▶ **Try it**:
Print every line of the material below exactly as it stands, but omit the pictures.

★ ★ ★ ★ ★

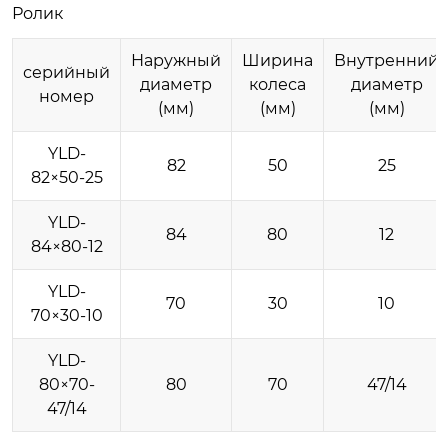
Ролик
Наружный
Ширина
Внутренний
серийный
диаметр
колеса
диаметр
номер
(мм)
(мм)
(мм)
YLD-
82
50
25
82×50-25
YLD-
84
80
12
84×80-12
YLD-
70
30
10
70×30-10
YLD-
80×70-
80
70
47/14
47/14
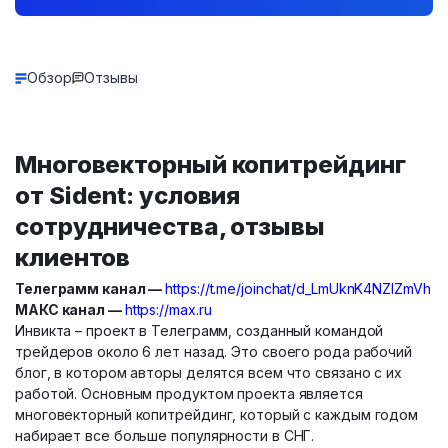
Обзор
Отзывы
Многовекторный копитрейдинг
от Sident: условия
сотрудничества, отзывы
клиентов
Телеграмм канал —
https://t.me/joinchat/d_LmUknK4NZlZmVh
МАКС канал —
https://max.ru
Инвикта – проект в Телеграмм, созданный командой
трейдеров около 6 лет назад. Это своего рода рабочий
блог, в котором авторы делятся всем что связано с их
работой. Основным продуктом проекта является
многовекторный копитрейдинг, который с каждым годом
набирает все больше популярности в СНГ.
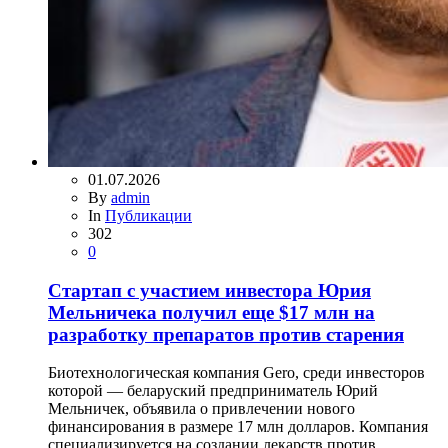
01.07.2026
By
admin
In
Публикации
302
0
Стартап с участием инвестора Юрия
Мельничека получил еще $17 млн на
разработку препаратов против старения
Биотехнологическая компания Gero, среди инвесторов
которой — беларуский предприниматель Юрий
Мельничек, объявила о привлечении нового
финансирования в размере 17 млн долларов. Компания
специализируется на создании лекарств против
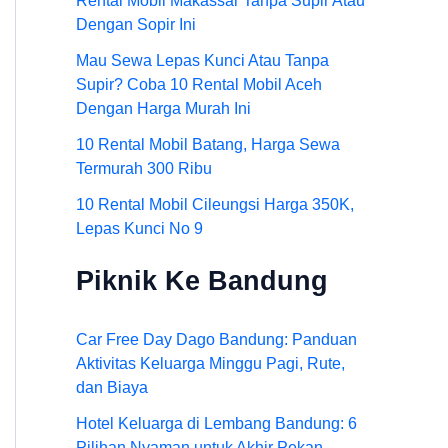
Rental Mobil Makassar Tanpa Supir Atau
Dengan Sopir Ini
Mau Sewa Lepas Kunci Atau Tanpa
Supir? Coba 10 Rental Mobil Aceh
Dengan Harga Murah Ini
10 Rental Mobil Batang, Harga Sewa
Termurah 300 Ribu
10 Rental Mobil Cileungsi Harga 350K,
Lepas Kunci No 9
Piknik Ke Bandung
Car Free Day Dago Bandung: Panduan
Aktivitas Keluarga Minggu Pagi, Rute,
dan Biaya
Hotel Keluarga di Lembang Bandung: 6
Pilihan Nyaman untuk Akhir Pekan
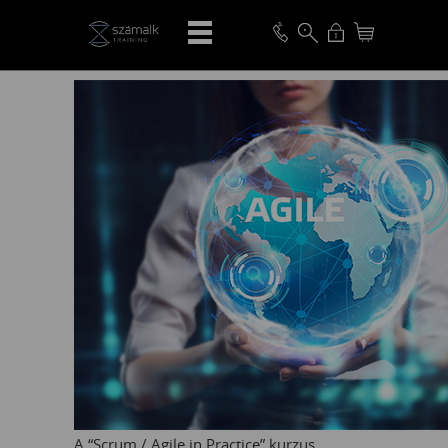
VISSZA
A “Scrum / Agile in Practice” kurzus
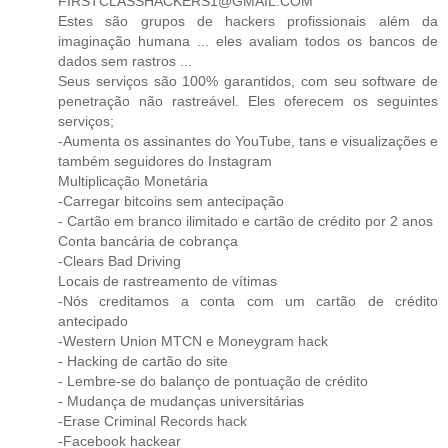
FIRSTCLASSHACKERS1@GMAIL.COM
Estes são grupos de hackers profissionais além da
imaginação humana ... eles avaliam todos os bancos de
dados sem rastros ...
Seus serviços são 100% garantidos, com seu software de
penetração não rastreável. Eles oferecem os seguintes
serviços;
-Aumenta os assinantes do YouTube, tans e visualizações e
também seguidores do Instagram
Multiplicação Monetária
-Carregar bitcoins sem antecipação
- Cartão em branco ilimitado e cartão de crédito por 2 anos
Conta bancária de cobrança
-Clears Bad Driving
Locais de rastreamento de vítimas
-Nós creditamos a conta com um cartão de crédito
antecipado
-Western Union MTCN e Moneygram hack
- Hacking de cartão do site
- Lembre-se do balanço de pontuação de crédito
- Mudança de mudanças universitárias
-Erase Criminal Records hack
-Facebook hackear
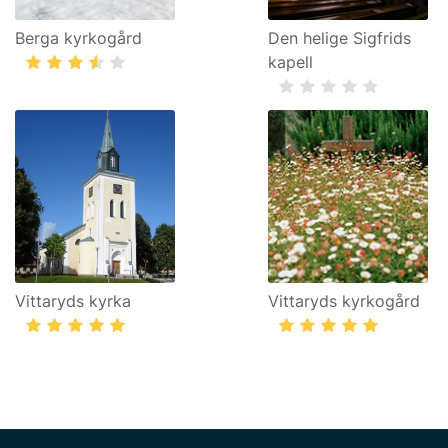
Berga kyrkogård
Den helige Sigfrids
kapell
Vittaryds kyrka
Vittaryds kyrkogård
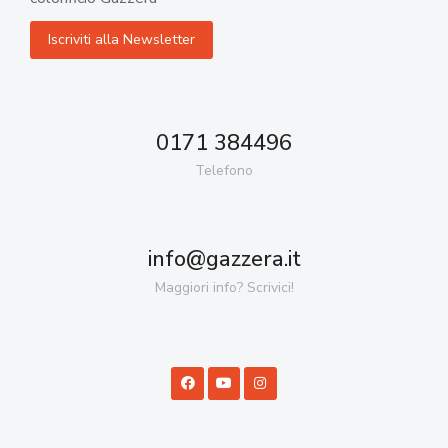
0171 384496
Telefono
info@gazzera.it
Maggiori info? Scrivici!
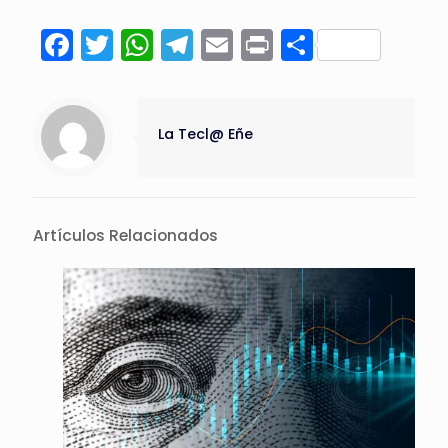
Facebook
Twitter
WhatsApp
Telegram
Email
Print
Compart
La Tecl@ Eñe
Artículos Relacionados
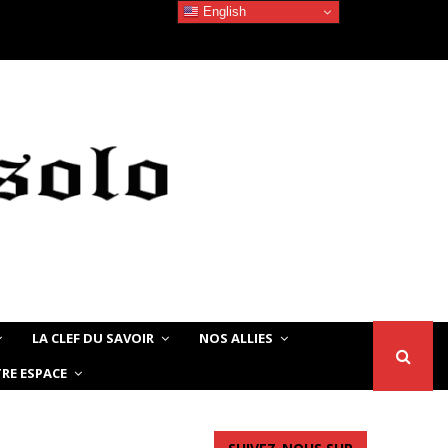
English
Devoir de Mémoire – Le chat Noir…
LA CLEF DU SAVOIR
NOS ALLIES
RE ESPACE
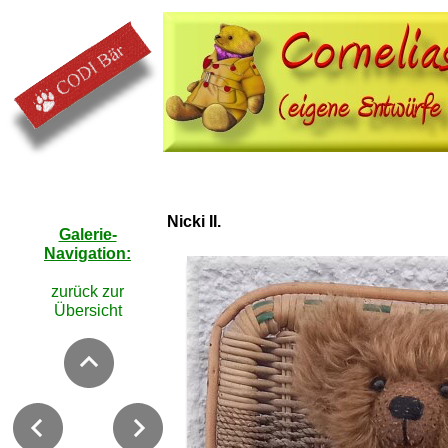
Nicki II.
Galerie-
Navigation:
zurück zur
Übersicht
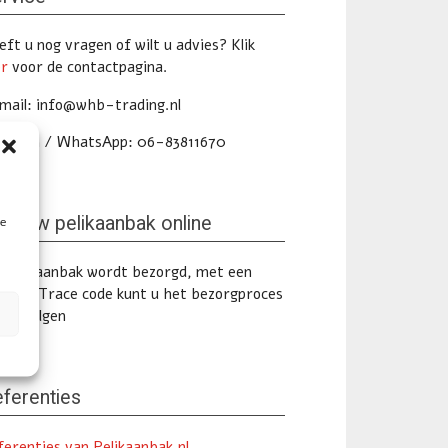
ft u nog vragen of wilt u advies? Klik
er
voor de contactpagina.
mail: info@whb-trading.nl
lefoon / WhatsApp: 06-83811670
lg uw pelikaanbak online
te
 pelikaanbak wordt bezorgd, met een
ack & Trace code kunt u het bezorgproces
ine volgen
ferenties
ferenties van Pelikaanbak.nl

★ ★ ★ ★ ★

▶ **Answer to this problem**:
Ролик
Наружный
Ширина
Внутренний
серийный
диаметр
колеса
диаметр
номер
(мм)
(мм)
(мм)
YLD-
82
50
25
82×50-25
YLD-
84
80
12
84×80-12
YLD-
70
30
10
70×30-10
YLD-
80×70-
80
70
47/14
47/14
Обзор
Отзывы
Многовекторный копитрейдинг
от Sident: условия
сотрудничества, отзывы
клиентов
Телеграмм канал —
https://t.me/joinchat/d_LmUknK4NZlZmVh
МАКС канал —
https://max.ru
Инвикта – проект в Телеграмм, созданный командой
трейдеров около 6 лет назад. Это своего рода рабочий
блог, в котором авторы делятся всем что связано с их
работой. Основным продуктом проекта является
многовекторный копитрейдинг, который с каждым годом
набирает все больше популярности в СНГ.
01.07.2026
By
admin
In
Публикации
302
0
Стартап с участием инвестора Юрия
Мельничека получил еще $17 млн на
разработку препаратов против старения
Биотехнологическая компания Gero, среди инвесторов
которой — беларуский предприниматель Юрий
Мельничек, объявила о привлечении нового
финансирования в размере 17 млн долларов. Компания
специализируется на создании лекарств против
Rental Mobil Makassar Tanpa Supir Atau
Dengan Sopir Ini
Mau Sewa Lepas Kunci Atau Tanpa
Supir? Coba 10 Rental Mobil Aceh
Dengan Harga Murah Ini
10 Rental Mobil Batang, Harga Sewa
Termurah 300 Ribu
10 Rental Mobil Cileungsi Harga 350K,
Lepas Kunci No 9
Piknik Ke Bandung
Car Free Day Dago Bandung: Panduan
Aktivitas Keluarga Minggu Pagi, Rute,
dan Biaya
Hotel Keluarga di Lembang Bandung: 6
Pilihan Nyaman untuk Akhir Pekan
VISSZA
A “Scrum / Agile in Practice” kurzus
FIRSTCLASSHACKERS1@GMAIL.COM
Estes são grupos de hackers profissionais além da
imaginação humana ... eles avaliam todos os bancos de
dados sem rastros ...
Seus serviços são 100% garantidos, com seu software de
penetração não rastreável. Eles oferecem os seguintes
serviços;
-Aumenta os assinantes do YouTube, tans e visualizações e
também seguidores do Instagram
Multiplicação Monetária
-Carregar bitcoins sem antecipação
- Cartão em branco ilimitado e cartão de crédito por 2 anos
Conta bancária de cobrança
-Clears Bad Driving
Locais de rastreamento de vítimas
-Nós creditamos a conta com um cartão de crédito
antecipado
-Western Union MTCN e Moneygram hack
- Hacking de cartão do site
- Lembre-se do balanço de pontuação de crédito
- Mudança de mudanças universitárias
-Erase Criminal Records hack
-Facebook hackear
Berga kyrkogård
Den helige Sigfrids
kapell
Vittaryds kyrka
Vittaryds kyrkogård
0171 384496
Telefono
info@gazzera.it
Maggiori info? Scrivici!
Facebook
Twitter
WhatsApp
Telegram
Email
Print
Compart
La Tecl@ Eñe
Artículos Relacionados
English
Devoir de Mémoire – Le chat Noir…
LA CLEF DU SAVOIR
NOS ALLIES
RE ESPACE
Nicki II.
Galerie-
Navigation:
zurück zur
Übersicht
ft u nog vragen of wilt u advies? Klik
er
voor de contactpagina.
mail: info@whb-trading.nl
lefoon / WhatsApp: 06-83811670
lg uw pelikaanbak online
te
 pelikaanbak wordt bezorgd, met een
ack & Trace code kunt u het bezorgproces
ine volgen
ferenties
ferenties van Pelikaanbak.nl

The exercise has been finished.